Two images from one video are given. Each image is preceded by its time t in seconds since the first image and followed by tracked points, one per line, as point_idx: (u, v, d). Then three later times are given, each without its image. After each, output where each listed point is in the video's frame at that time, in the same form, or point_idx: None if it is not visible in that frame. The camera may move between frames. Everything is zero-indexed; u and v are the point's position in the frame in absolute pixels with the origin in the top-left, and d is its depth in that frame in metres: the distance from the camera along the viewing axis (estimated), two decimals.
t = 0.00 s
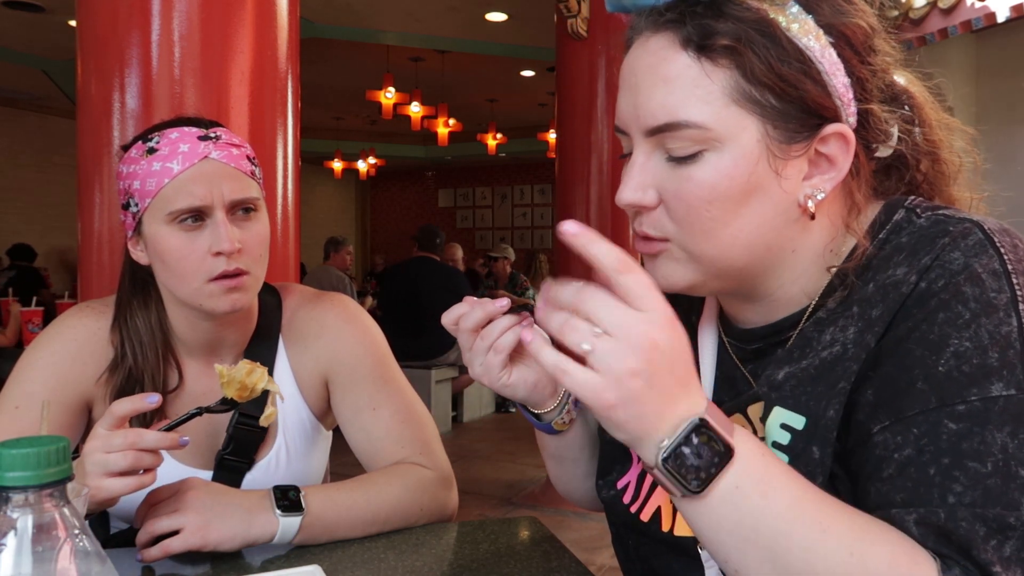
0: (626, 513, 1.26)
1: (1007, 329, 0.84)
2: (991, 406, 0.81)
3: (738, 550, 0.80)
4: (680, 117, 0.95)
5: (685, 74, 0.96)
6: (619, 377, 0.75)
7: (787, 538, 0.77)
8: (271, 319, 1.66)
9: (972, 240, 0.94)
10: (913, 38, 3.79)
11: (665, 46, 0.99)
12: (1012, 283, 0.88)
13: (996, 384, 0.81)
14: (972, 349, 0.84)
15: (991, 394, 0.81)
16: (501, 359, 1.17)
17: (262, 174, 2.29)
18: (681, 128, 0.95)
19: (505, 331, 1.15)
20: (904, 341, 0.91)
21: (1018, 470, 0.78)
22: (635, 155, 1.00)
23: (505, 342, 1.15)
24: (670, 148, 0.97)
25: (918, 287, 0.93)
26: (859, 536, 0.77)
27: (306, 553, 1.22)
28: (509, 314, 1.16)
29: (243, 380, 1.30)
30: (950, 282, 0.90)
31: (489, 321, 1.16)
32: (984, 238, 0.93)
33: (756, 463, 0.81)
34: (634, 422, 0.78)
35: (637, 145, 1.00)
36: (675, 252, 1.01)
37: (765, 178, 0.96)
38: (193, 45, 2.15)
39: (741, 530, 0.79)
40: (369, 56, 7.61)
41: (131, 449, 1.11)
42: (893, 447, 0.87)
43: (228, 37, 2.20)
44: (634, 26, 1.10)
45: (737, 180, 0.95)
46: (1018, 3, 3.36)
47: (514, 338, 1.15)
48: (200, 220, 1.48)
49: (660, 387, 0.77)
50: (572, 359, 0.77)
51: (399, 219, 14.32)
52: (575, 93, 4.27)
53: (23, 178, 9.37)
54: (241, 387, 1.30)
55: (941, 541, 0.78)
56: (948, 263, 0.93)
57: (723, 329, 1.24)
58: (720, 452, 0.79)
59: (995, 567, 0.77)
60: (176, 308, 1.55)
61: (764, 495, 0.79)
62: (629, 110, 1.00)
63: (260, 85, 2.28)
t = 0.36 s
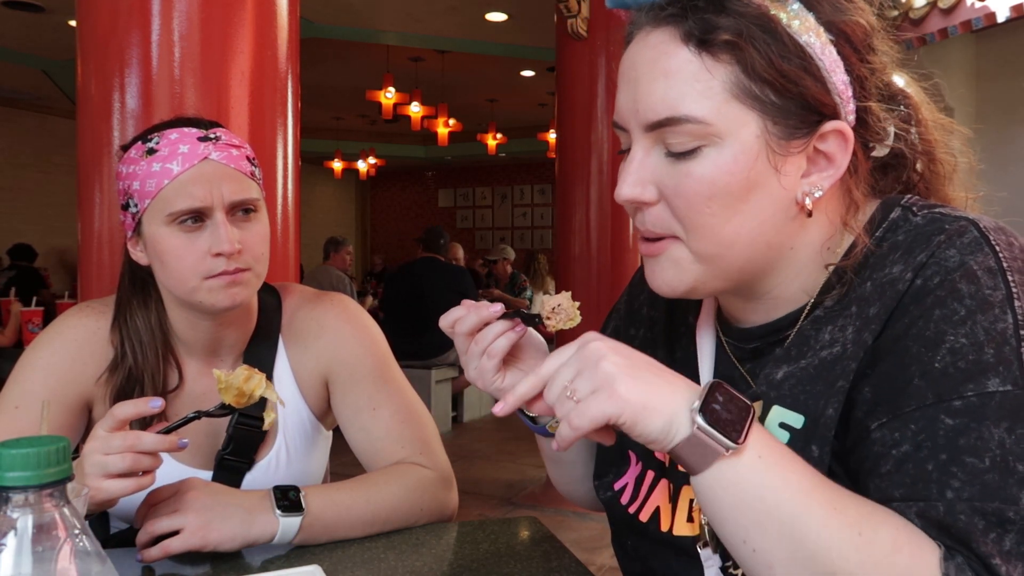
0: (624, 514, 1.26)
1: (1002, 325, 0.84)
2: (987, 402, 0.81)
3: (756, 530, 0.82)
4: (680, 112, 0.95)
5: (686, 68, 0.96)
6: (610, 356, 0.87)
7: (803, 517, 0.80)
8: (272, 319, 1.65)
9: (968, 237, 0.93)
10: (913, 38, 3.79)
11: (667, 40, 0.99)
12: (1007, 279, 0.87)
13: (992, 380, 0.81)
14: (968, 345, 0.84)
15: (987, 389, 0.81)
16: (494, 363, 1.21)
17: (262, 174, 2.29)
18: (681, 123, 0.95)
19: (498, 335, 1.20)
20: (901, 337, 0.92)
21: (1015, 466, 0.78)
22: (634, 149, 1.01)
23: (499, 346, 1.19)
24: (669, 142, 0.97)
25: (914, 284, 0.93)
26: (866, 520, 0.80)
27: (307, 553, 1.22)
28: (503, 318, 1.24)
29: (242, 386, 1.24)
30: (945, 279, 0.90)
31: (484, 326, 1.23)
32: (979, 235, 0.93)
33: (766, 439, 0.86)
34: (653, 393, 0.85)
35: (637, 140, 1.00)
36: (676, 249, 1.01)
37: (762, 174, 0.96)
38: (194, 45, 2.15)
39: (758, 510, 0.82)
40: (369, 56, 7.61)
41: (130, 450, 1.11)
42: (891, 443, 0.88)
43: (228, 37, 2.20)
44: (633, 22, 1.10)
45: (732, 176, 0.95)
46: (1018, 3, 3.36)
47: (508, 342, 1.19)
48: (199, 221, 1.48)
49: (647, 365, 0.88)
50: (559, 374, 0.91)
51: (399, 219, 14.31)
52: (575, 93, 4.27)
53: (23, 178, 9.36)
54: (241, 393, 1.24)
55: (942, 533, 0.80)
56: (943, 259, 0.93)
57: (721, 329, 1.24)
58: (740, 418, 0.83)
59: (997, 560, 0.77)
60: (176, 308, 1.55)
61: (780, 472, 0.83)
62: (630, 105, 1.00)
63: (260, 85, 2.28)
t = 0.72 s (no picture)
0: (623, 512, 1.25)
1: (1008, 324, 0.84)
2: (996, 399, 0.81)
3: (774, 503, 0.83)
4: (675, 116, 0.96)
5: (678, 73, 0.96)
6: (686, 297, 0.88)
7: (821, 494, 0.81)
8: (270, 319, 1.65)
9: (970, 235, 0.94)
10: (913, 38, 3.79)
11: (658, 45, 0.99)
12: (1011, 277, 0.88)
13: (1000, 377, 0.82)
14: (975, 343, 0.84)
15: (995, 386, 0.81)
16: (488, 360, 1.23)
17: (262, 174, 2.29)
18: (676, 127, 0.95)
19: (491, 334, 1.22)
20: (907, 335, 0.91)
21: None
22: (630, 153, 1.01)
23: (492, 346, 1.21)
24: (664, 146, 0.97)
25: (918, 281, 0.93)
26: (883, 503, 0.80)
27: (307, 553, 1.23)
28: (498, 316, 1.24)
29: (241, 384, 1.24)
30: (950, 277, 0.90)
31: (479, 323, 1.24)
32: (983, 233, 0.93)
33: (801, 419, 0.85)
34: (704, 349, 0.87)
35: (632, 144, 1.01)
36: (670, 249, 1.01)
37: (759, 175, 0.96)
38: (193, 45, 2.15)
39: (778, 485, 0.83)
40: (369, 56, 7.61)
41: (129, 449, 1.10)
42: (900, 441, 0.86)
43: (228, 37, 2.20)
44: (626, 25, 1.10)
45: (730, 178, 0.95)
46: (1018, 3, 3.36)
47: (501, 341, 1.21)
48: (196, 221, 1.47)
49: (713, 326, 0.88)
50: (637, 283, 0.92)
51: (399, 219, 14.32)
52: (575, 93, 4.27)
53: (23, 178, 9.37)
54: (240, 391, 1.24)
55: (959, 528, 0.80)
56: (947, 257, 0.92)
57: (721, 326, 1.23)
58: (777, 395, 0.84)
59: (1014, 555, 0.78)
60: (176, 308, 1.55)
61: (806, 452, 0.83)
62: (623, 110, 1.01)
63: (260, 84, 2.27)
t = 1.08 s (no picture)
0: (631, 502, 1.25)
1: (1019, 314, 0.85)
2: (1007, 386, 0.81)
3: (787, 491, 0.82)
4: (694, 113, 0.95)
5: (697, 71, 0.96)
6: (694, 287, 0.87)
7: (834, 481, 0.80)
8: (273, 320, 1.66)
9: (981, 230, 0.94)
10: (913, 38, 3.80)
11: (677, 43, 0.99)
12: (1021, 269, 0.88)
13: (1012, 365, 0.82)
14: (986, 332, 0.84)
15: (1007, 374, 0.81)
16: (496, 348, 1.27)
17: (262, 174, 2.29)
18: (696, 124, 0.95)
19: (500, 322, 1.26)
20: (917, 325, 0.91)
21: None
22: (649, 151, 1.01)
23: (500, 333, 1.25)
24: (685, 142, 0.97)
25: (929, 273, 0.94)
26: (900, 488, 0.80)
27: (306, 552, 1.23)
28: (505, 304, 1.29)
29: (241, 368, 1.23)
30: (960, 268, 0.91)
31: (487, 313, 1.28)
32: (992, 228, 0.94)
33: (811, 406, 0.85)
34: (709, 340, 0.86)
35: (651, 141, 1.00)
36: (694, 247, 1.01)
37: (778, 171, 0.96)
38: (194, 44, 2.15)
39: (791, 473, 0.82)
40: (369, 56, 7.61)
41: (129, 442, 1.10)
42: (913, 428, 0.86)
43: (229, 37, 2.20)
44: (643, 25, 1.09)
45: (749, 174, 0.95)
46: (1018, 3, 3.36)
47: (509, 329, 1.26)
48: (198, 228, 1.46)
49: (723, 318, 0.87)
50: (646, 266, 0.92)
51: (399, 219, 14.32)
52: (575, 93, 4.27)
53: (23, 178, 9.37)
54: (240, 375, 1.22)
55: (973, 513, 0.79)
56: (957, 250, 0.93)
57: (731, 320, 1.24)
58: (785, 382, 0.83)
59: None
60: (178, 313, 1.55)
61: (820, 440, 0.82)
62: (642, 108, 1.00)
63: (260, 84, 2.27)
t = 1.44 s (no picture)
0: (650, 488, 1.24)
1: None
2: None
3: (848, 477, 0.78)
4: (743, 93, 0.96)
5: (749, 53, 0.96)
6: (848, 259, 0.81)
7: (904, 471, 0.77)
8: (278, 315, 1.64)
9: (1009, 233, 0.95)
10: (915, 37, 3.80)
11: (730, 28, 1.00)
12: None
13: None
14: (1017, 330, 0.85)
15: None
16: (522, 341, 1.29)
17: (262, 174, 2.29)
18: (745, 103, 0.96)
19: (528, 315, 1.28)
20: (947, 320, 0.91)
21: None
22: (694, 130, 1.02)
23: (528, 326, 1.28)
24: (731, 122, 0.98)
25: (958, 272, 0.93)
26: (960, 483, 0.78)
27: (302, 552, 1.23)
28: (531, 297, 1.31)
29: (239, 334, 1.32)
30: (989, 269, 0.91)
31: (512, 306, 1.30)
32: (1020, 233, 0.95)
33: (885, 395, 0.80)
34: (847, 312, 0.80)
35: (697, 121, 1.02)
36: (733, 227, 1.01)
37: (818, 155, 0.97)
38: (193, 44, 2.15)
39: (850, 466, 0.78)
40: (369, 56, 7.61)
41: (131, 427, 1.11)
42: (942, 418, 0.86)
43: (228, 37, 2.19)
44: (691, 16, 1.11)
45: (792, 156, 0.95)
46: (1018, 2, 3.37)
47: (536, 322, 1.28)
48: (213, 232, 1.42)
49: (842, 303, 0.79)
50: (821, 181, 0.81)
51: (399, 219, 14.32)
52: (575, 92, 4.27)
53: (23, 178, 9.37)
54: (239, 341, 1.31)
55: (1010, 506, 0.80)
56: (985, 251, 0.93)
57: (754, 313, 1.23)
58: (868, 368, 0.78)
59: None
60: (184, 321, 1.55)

▸ AIM OF THE TASK: Copy out exactly the lines between the line with "6: (848, 259, 0.81)" and the last line of the entries, counting both of those lines.

▸ EXERCISE RESPONSE:
6: (848, 259, 0.81)
7: (904, 471, 0.77)
8: (278, 315, 1.64)
9: (1009, 233, 0.95)
10: (915, 37, 3.80)
11: (730, 28, 1.00)
12: None
13: None
14: (1017, 330, 0.85)
15: None
16: (522, 341, 1.29)
17: (262, 174, 2.29)
18: (745, 103, 0.96)
19: (528, 315, 1.28)
20: (947, 320, 0.91)
21: None
22: (694, 130, 1.02)
23: (528, 326, 1.28)
24: (731, 122, 0.98)
25: (958, 272, 0.93)
26: (960, 483, 0.78)
27: (302, 552, 1.23)
28: (531, 297, 1.31)
29: (239, 334, 1.32)
30: (989, 269, 0.91)
31: (512, 306, 1.30)
32: (1020, 233, 0.95)
33: (885, 395, 0.80)
34: (847, 312, 0.80)
35: (697, 121, 1.02)
36: (733, 227, 1.01)
37: (818, 155, 0.97)
38: (193, 44, 2.15)
39: (850, 466, 0.78)
40: (369, 56, 7.61)
41: (131, 427, 1.11)
42: (942, 418, 0.86)
43: (228, 37, 2.19)
44: (691, 16, 1.11)
45: (792, 156, 0.95)
46: (1018, 2, 3.37)
47: (536, 322, 1.28)
48: (213, 232, 1.42)
49: (842, 303, 0.79)
50: (821, 181, 0.81)
51: (399, 219, 14.32)
52: (575, 92, 4.27)
53: (23, 178, 9.37)
54: (239, 341, 1.31)
55: (1010, 506, 0.80)
56: (985, 251, 0.93)
57: (754, 313, 1.23)
58: (868, 368, 0.78)
59: None
60: (184, 321, 1.55)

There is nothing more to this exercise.